Wanna Get Away?


Mount Horeb
Photo courtesy of Getty Center [Public domain], via Wikimedia Commons
He traveled forty days and forty nights until he reached Horeb, the mountain of God. –1 Kings 19:8 NIV

Twice in my adult life I ran away from home. I just needed to get away by myself for a while and hide from the disappointments, ongoing issues, life pressures, and perceived failure that had driven me to an all-time low. The issues, I knew, wouldn’t magically disappear when I returned, but a time-out, I hoped, would refresh, renew, and restore my energy, enthusiasm, and dreams.

The first time I went to my brother’s home in Alabama for a week. There I read, rested, ate nutritional food (the only kind they keep in the house), prayed, and rested … oh, wait, I said that. But resting my body, mind, and soul were vital to recovery, restoration, and renewal.

The second time I fled to a mountain cabin that was a special place when I was growing up. Now owned by close friends, the cabin is a healing place. There I rested, sat on the porch swing and listened to the wind in the trees and the birds squawking, put together a jigsaw puzzle, read, and ate microwave meals because I didn’t want to cook. After only three days, I was ready to return home.

The thing about running away: there’s something you’re running away from and something you’re running to.

I wonder—when Elijah fled Queen Jezebel, did he consciously set out for Mount Horeb?

Also known as the mountain of God, Horeb, better known as Mount Sinai, was the place where God called to Moses out of the burning bush with a challenging assignment and where, not too long after, He gave Moses the Ten Commandments. And it was here He met Elijah.

He was gentle with his overwrought, exhausted servant.

Exhaustion affects us not only physically, but also mentally, emotionally, and spiritually. Exhaustion skews our perspective and judgment. So God addressed Elijah’s exhaustion first by giving him rest and refreshment.

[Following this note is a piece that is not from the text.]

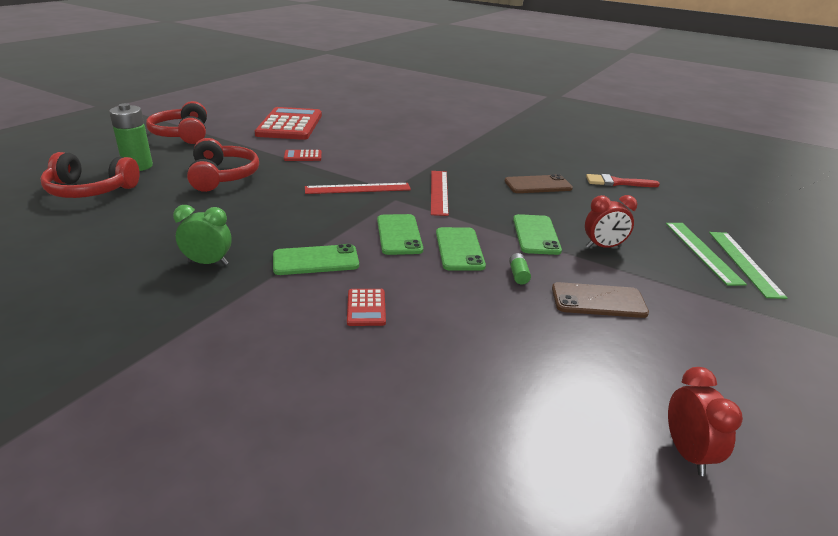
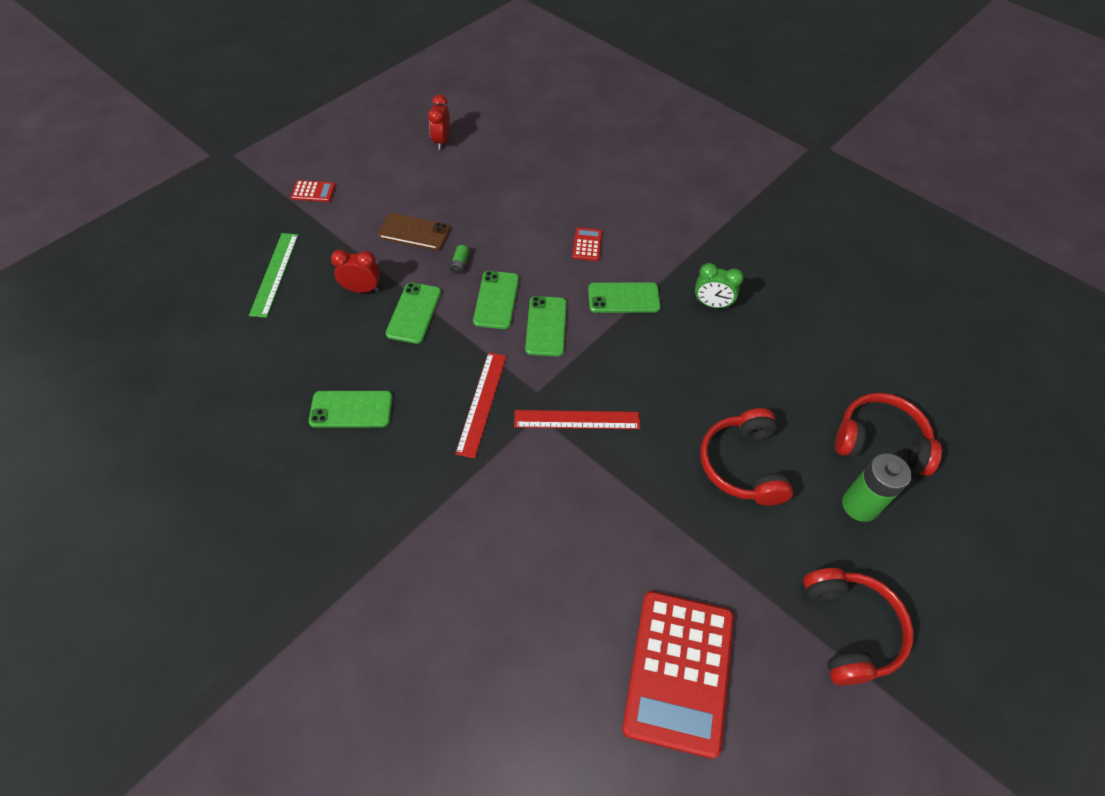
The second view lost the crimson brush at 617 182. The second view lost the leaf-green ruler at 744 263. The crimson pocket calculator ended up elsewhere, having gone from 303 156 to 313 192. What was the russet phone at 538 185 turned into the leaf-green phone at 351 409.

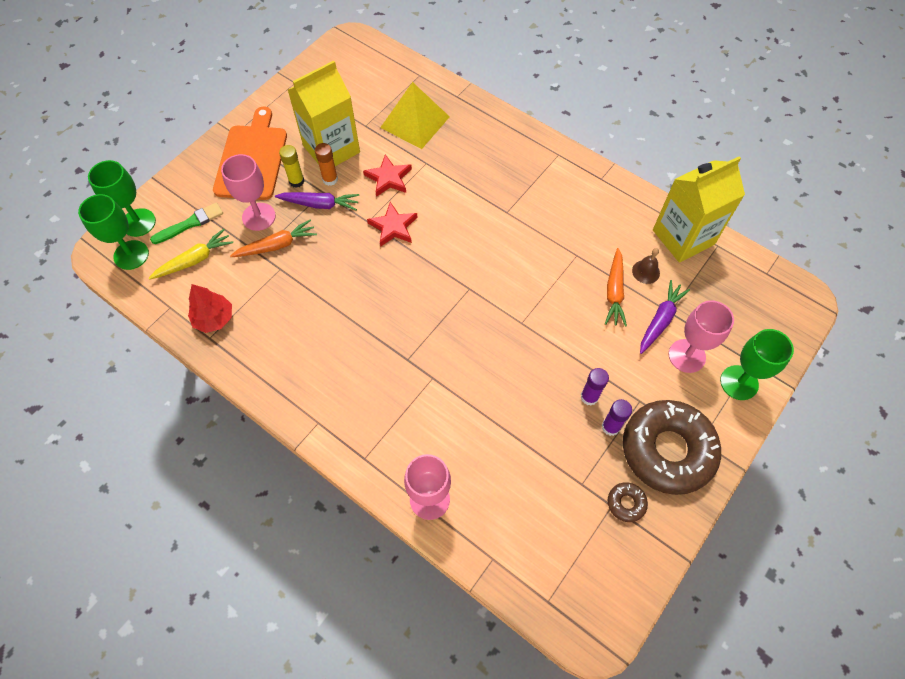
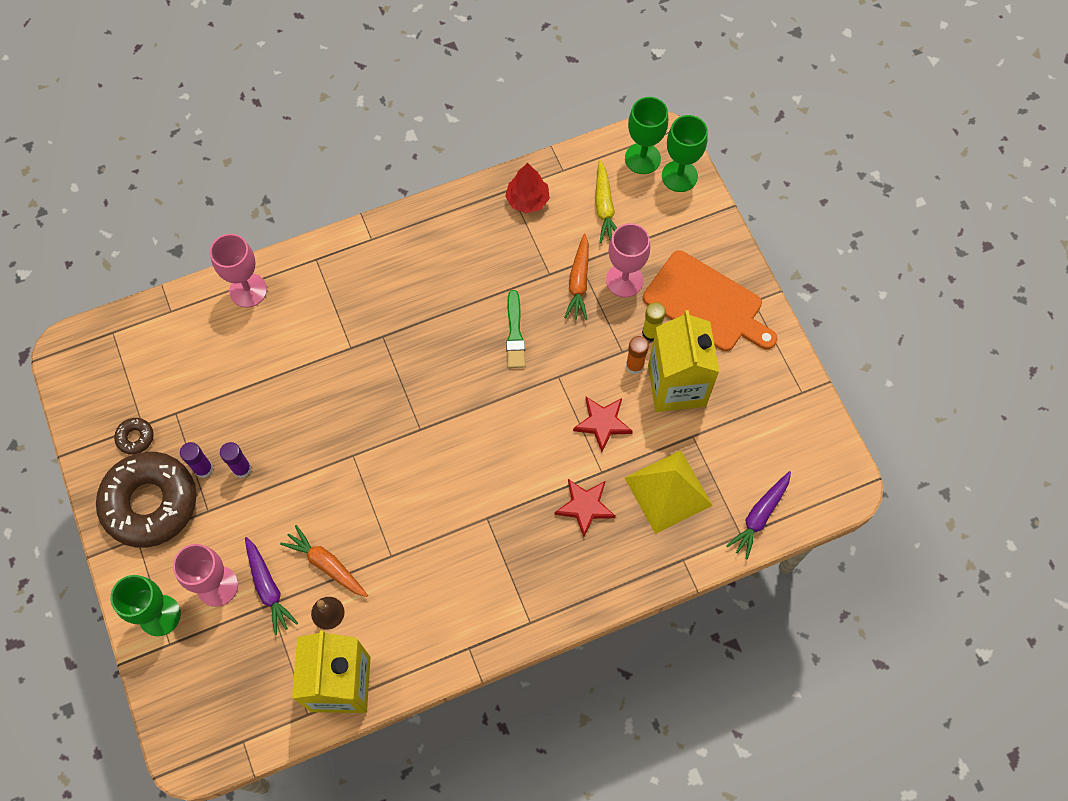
The leaf-green brush ended up elsewhere, having gone from 190 224 to 515 333. The violet root vegetable ended up elsewhere, having gone from 320 204 to 759 516. The crimson star shape ended up elsewhere, having gone from 393 227 to 585 506.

Then He asked him, “What are you doing here, Elijah?”

Note that when Elijah answered God, he magnified the problem and minimized the good. Isn’t that what we tend to do when we’re exhausted and overwhelmed?

Then God gently corrected him, instructed him to return to his ministry, and gave him a helper.

Notice what God didn’t do:

  • He didn’t desert him.
  • He didn’t chastise him for lack of faith.
  • He didn’t tell him to man up.
  • He didn’t preach a sermon.
  • He didn’t tell him that things weren’t as bad as he thought, that he had a lot to be thankful for, that he should be ashamed of himself . . . yadda, yadda, yadda.
  • He didn’t release him from his calling.

What God did do was nourish him, sustain him, counsel him, and instruct him.

Just as God met Elijah at his point of deepest need, He’ll meet you at yours.

What are you running from? Who are you running to?

Where is your Mount Horeb?

Thank You, loving God, for meeting me at my point of deepest need. Amen.

Read and meditate on 1 Kings 19:1–18.